Just wanted to see how others have faired after going through these losses in life. I need to know if this passes.
 Quoting: Angel Helper


Your grieving in your own way and haven't come to terms with the huge change in your life.

They say time is a healer, it may not seem like that now.

What you could be doing, is doing what most people do when they lose a loved one, and doing all the things they used to enjoy doing together.

That can help in someways, in that it allows people to grieve and move on with the realization they wont do those things together again, on the other hand and what it could be doing to you is its making it worse because you realize that you wont do those things together again, so you don't want to do them by yourself.

It might help to do things you enjoy.
Slowly, not everyday.
Cook the foods, you like, enjoy your life.
I'm sure your husband, rest his soul, wouldn't want you to turn into a recluse, and lock yourself away.

Then sometimes, it can help to just be by yourself.
I am not one to grieve in public.
I locked myself away, until I could come to terms with my lose, I then slowly went out and started doing things I enjoyed. It can be hard, because you sometimes let your mind wander into thinking, "oh wouldn't he have loved to have been here for this", which can make you want to give up and go back home.

How I used to deal with it, and still do to this day sometimes, is instead of turning back and locking yourself away, I think lets make the most of it, its what they would have wanted if they were here.

You will have good days and bad days, but you have to always remember, they wouldn't want your life to stand still on account of them.

GIVEN DATA -
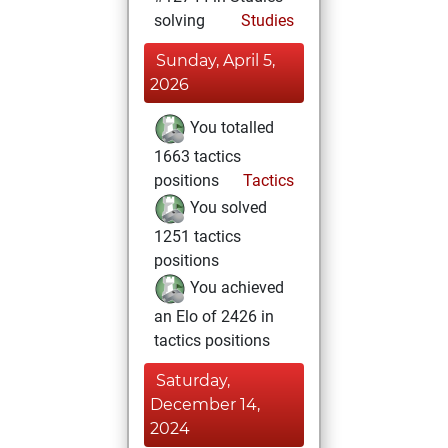
solving
Studies
Sunday, April 5,
2026
You totalled
1663 tactics
positions
Tactics
You solved
1251 tactics
positions
You achieved
an Elo of 2426 in
tactics positions
Saturday,
December 14,
2024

WORK INSTRUCTIONS -
A. In the grief post, update the passage from "Slowly, not everyday." to "be by yourself." by changing "recluse" to "hermit".
B. Answer these questions from the grief post:
(i) According to the post, what do "they say" time is?
(ii) What did the writer do until coming to terms with the loss?
(iii) What two kinds of days does the final line say you will have?

PER-TASK ANSWERS -
A.
Slowly, not everyday.
Cook the foods, you like, enjoy your life.
I'm sure your husband, rest his soul, wouldn't want you to turn into a hermit, and lock yourself away.

Then sometimes, it can help to just be by yourself.

B.
(i) A healer.
(ii) The writer locked themselves away.
(iii) Good days and bad days.